Enam

904 88 6
                                    


***

Sesuai kesepakatan, Anneth mentraktir Deven dan pemuda itu membawanya ke salah satu kedai ice cream. Awalnya Anneth tidak menyangka karena pemuda se-cool Deven menyukai ice cream.

"Ok! Lo suka rasa vanila and chocolate." Ucap Anneth saat melihat pesanan Deven.

"Kenapa?"

Anneth menyengir, "Harus gue hapalin, biar kapan-kapan gue pesennya gampang."

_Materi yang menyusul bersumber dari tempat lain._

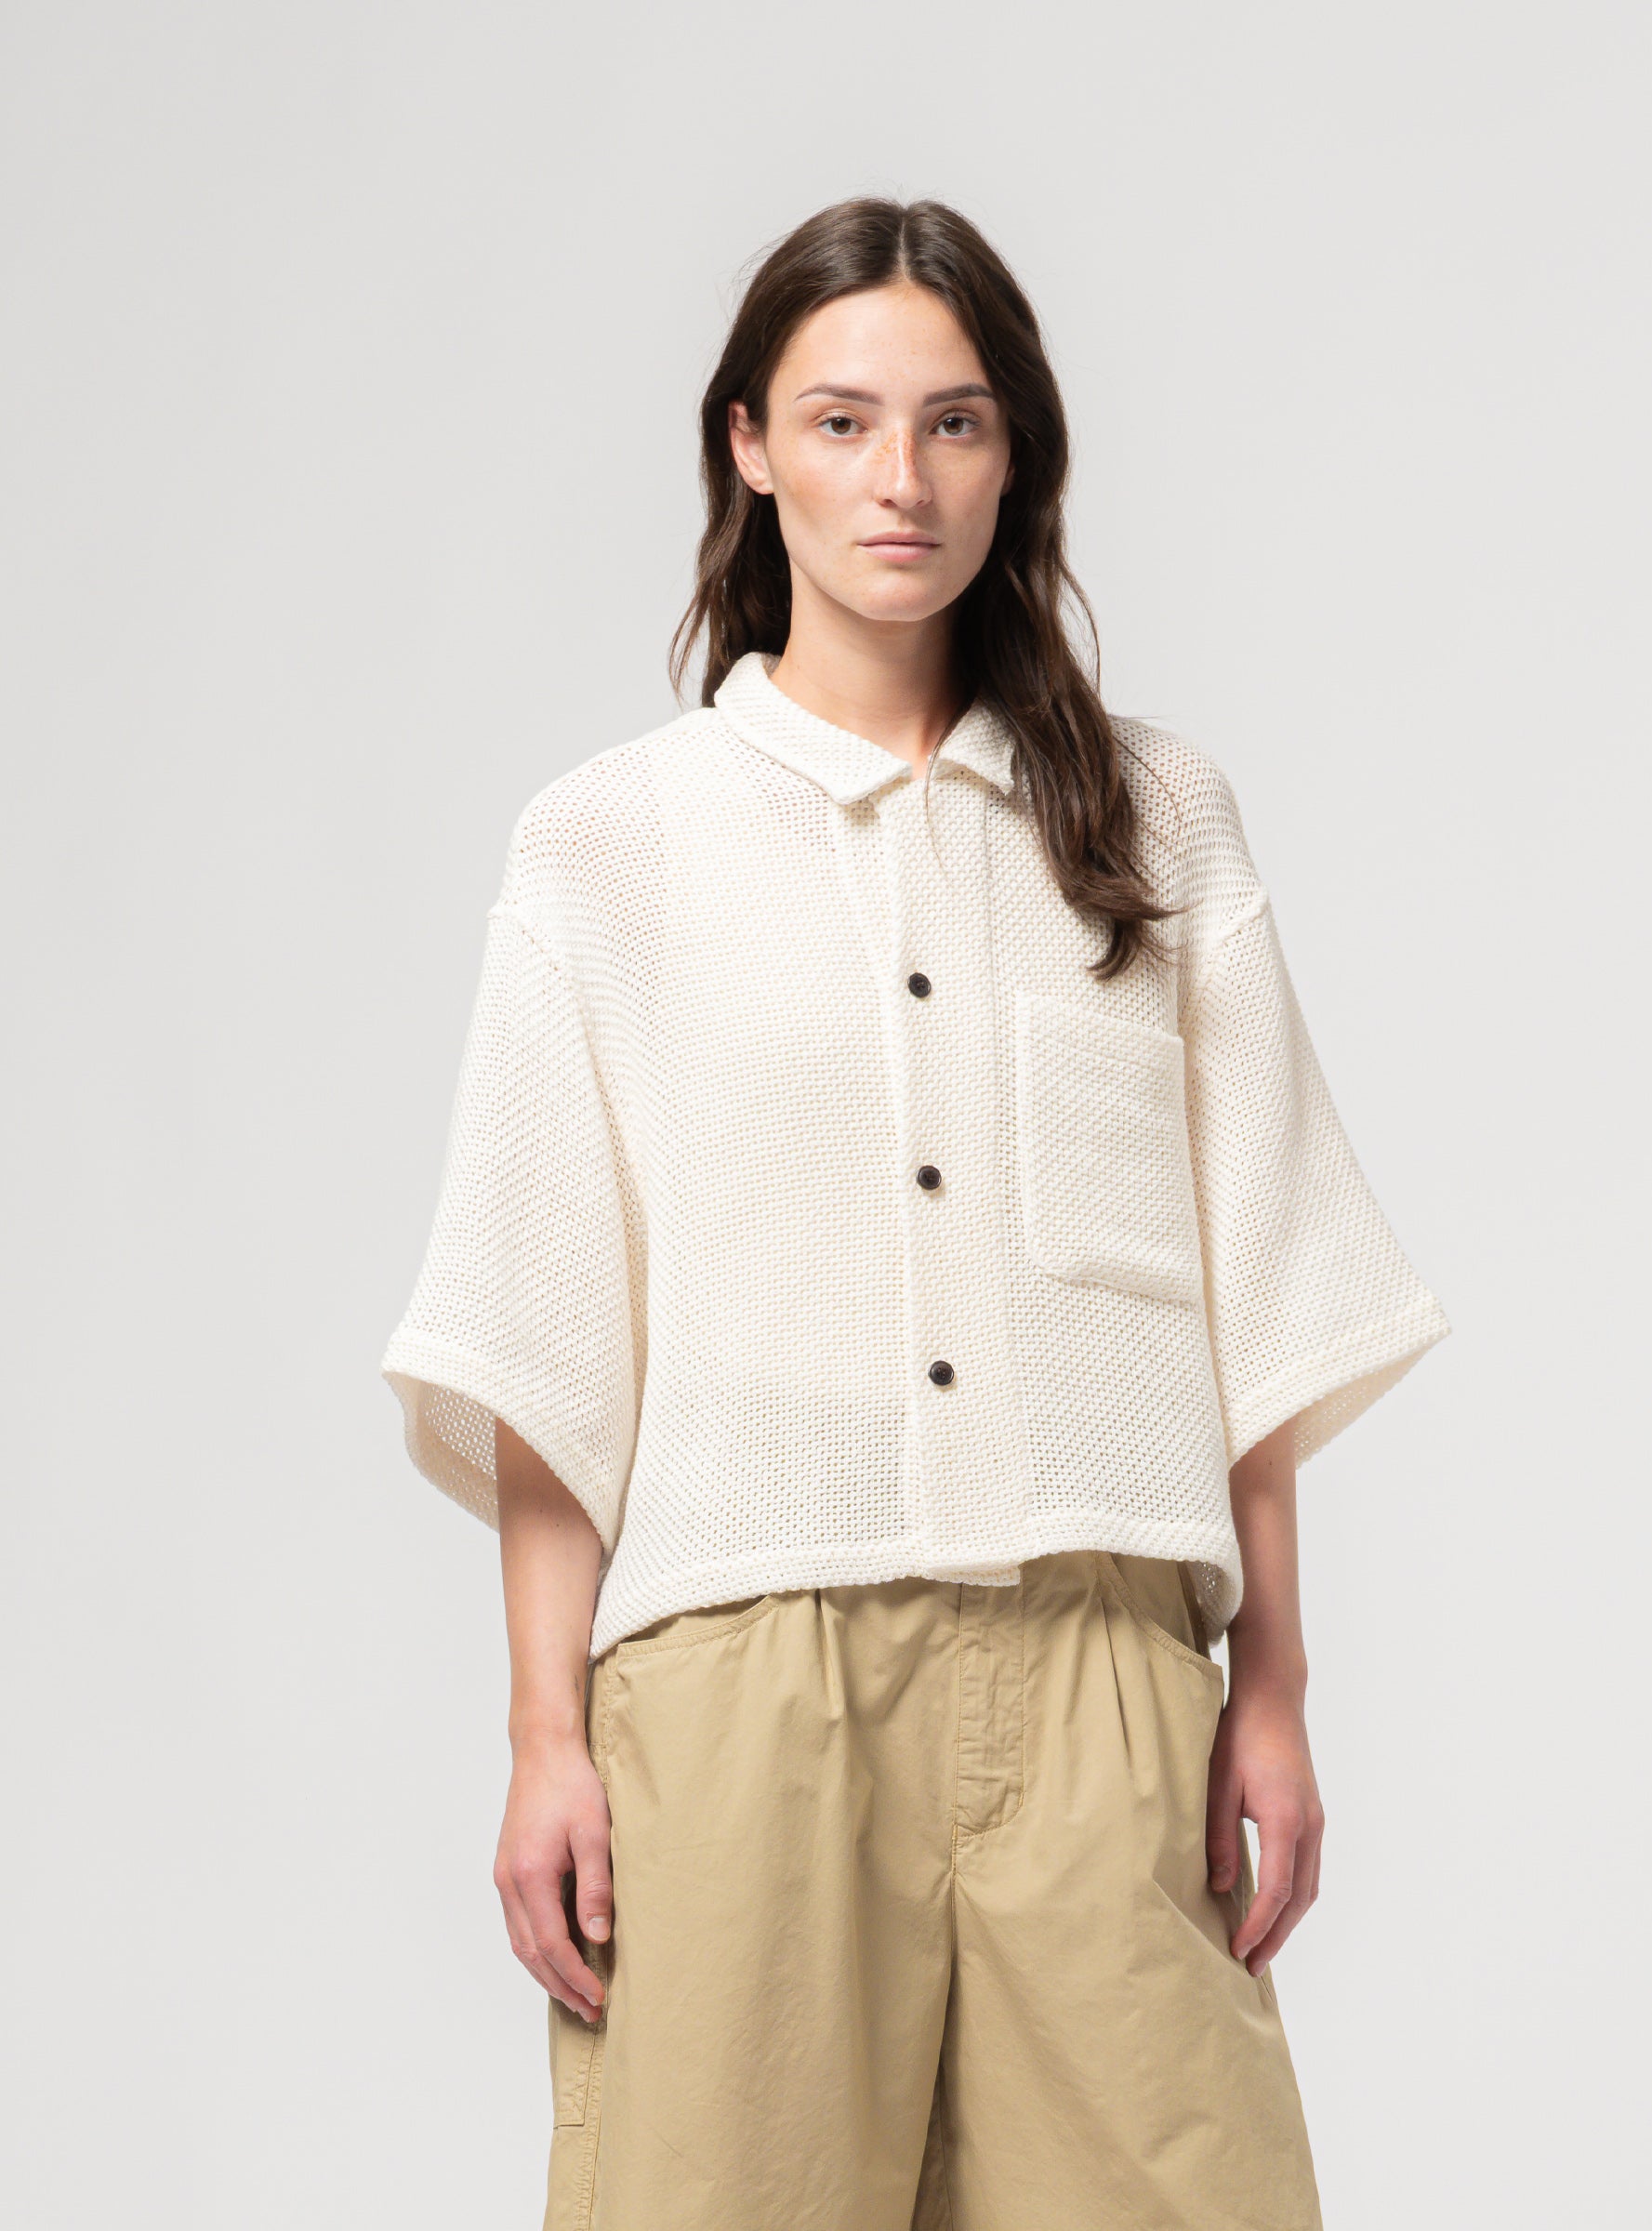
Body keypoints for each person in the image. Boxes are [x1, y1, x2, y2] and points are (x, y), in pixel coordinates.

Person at [381, 195, 1449, 2231]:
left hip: (1107, 1672)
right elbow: (544, 1334)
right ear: (749, 446)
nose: (903, 478)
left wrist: (1278, 1686)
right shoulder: (610, 846)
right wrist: (541, 1736)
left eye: (955, 422)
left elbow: (1255, 1293)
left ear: (1015, 452)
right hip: (745, 1685)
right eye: (844, 420)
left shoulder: (1157, 821)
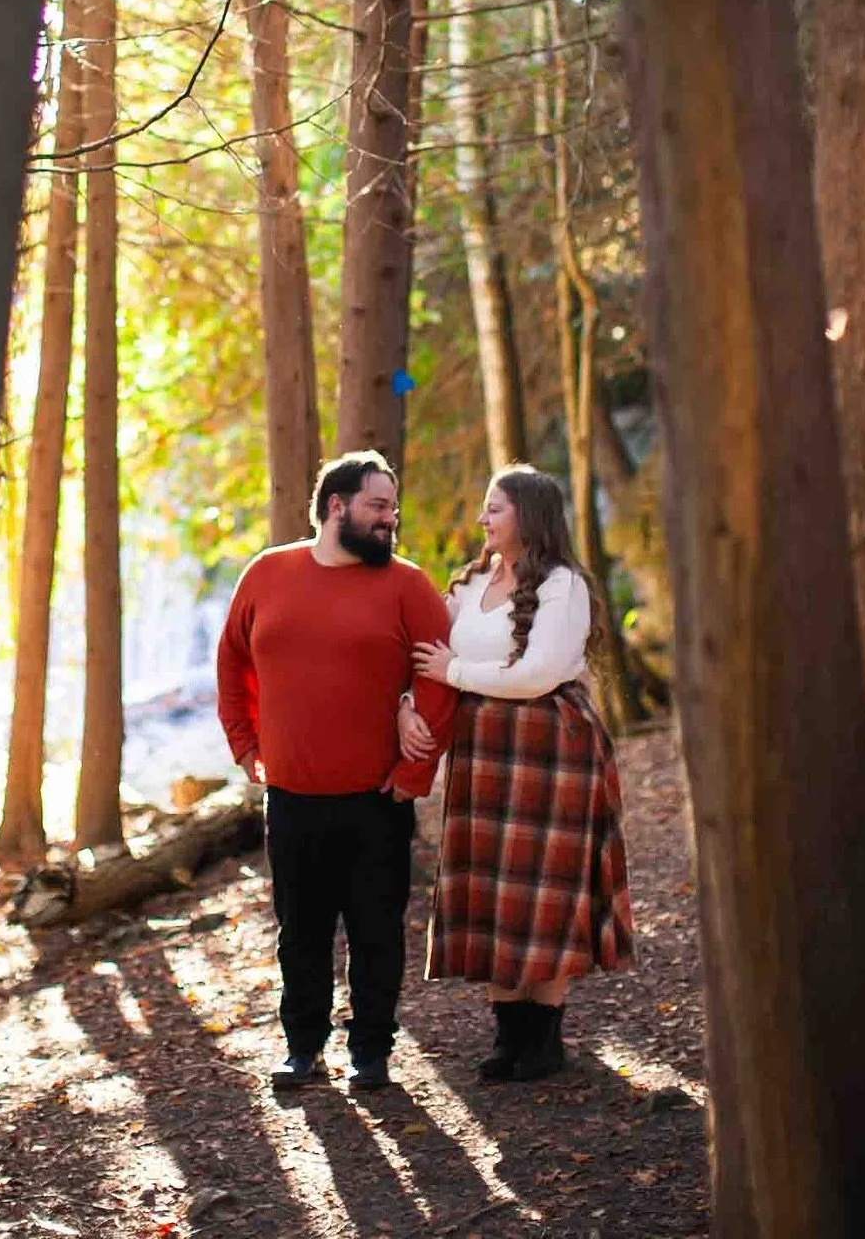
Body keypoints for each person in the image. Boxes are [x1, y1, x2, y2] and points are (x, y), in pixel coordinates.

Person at [217, 451, 458, 1092]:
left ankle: (371, 1052)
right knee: (301, 931)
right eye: (379, 507)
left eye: (394, 510)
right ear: (336, 507)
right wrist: (244, 745)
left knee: (376, 930)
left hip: (377, 799)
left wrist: (415, 770)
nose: (390, 520)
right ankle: (303, 1048)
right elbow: (232, 663)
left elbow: (440, 682)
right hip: (291, 796)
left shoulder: (409, 586)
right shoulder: (268, 573)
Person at [399, 465, 633, 1082]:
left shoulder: (563, 586)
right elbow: (423, 658)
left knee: (544, 883)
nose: (482, 520)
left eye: (494, 508)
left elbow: (536, 674)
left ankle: (545, 1038)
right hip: (481, 750)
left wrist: (454, 674)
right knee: (492, 885)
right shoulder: (472, 582)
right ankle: (508, 1033)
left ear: (528, 515)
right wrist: (407, 705)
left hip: (548, 745)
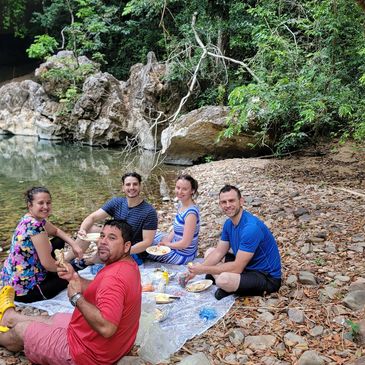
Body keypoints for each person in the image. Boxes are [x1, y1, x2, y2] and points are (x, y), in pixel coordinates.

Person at [0, 219, 142, 365]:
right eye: (102, 235)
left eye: (112, 238)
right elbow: (100, 289)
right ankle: (10, 317)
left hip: (86, 354)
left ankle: (2, 337)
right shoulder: (128, 265)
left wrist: (76, 298)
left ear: (126, 246)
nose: (103, 242)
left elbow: (107, 328)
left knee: (20, 330)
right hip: (109, 345)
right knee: (53, 319)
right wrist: (75, 278)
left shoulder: (114, 278)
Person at [187, 185, 282, 300]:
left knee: (223, 279)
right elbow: (218, 252)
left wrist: (203, 269)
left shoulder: (250, 228)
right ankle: (231, 285)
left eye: (231, 201)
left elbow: (237, 268)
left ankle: (228, 286)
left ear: (241, 201)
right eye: (223, 202)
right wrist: (197, 270)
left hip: (266, 277)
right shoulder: (229, 223)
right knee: (210, 252)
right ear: (220, 204)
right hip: (246, 266)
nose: (227, 205)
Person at [0, 187, 83, 303]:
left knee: (58, 240)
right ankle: (65, 271)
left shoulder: (30, 218)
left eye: (48, 203)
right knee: (74, 276)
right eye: (41, 203)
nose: (46, 207)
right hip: (26, 291)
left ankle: (59, 270)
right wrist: (67, 269)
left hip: (13, 281)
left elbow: (56, 231)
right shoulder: (35, 226)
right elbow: (47, 264)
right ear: (30, 205)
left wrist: (75, 245)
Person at [74, 172, 158, 266]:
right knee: (90, 229)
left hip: (132, 251)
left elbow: (147, 242)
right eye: (128, 184)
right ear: (123, 187)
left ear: (140, 186)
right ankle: (69, 259)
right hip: (115, 239)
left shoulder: (149, 212)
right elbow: (92, 217)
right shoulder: (116, 203)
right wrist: (82, 229)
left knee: (103, 250)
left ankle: (88, 262)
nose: (131, 187)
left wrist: (123, 251)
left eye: (135, 184)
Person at [147, 174, 200, 264]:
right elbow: (177, 229)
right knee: (151, 236)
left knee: (145, 250)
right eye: (178, 187)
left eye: (184, 189)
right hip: (176, 245)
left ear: (192, 191)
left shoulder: (191, 214)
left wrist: (167, 245)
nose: (179, 192)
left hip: (183, 255)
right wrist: (167, 239)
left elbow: (185, 244)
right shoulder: (181, 205)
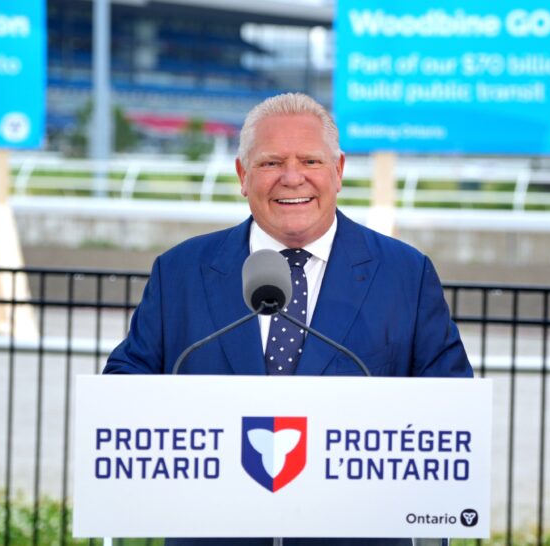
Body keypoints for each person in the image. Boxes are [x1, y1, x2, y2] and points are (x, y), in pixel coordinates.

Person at [104, 93, 472, 545]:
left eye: (310, 161)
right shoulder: (180, 271)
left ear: (338, 170)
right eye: (271, 163)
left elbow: (449, 405)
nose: (292, 178)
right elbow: (124, 386)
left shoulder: (405, 274)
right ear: (243, 175)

"Memangnya ada yang lain kali?"

"Eh!" Anneth tergagap dan menggaruk pelipisnya.

"Kapan?" Tanya Deven.

"Apanya?" Tanya Anneth balik.

"Traktir gue lagi. Lo bilang biar kapan-kapan pesennya mudah."

Anneth membulatkan mulutnya mengerti lalu sedetik kemudian dia mengetukkan jari telunjuk ke dagu, "Kapan ya?" Pikirnya.

"Hm, besok? Minggu depan? Bulan depan? Tahun depan?" Tanya Anneth pada dirinya sendiri.

Melihat tingkah gadis itu, Deven tersenyum kecil dan Anneth melewatkan hal itu. Sayang, gadis ceria itu tidak melihatnya.

"Lusa aja. Gue yang traktir." Sahut Deven.

"Iya, lusa dan lo yang traktir." Seru Anneth namun sedetik kemudian dia sadar apa yang baru saja diucapkannya.

"Bukan, bukan." Gadis itu menyilangkan tangan dengan panik, "Maksud gue, gue yang traktir lo."

"Kalau gitu nggak jadi." Ujar Deven santai.

"Kenapa gitu?"

"Gue nggak mau ditraktir sama lo."

"Tapi..."

"Lusa atau nggak sama sekali?"

"Ok! Lusa." Jawab gadis itu tegas dan diakhiri senyuman manis.

Deven berusaha menyembunyikan senyumnya agar tidak membalas senyum manis milik Anneth.

"Habisin itu es lo, nanti cair." Perintah Deven

"Siap!" Anneth memberi hormat dan memakan es krimnya.

Tidak ada pembicaraan setelah itu, selain karena Anneth yang terlalu menikmati es krimnya, Deven juga terlalu asik sesekali melirik tingkah Anneth.

"Udah?" Tanya Deven begitu melihat Anneth selesai.

Gadis itu mengangguk, "Pulang, yuk! Udah sore. Biarpun udah izin, tetap aja nggak boleh pulang lama-lama." Ajak gadis itu setelah melihat jam yang melingkar di pergelangan tangannya.

"Ayo!"

Setelah membayar, mereka keluar dari kedai es krim. Dan Deven menepati janjinya untuk mengantarkan Anneth pulang sampai di depan rumahnya. Sama seperti kemarin, perjalanan pun diisi dengan keheningan. Anneth yang sudah setengah mengantuk juga tidak berminat membuka pembicaraan.

Mereka sampai di depan rumah Anneth, saat Anneth keluar, Deven juga ikut keluar.

"Makasih ya!" Ucap Anneth.

"Gue yang harusnya terima kasih karena udah ditraktir."

"Kalau gitu sama-sama." Balas Anneth ceria.

"Anneth!"

Anneth mengalihkan perhatian begitu namanya dipanggil.

"Papa?" Anneth mengernyit bingung melihat papanya menghampiri dia. Pada jam segini biasanya papa belum pulang dari kantor dan sekarang nggak seperti biasanya.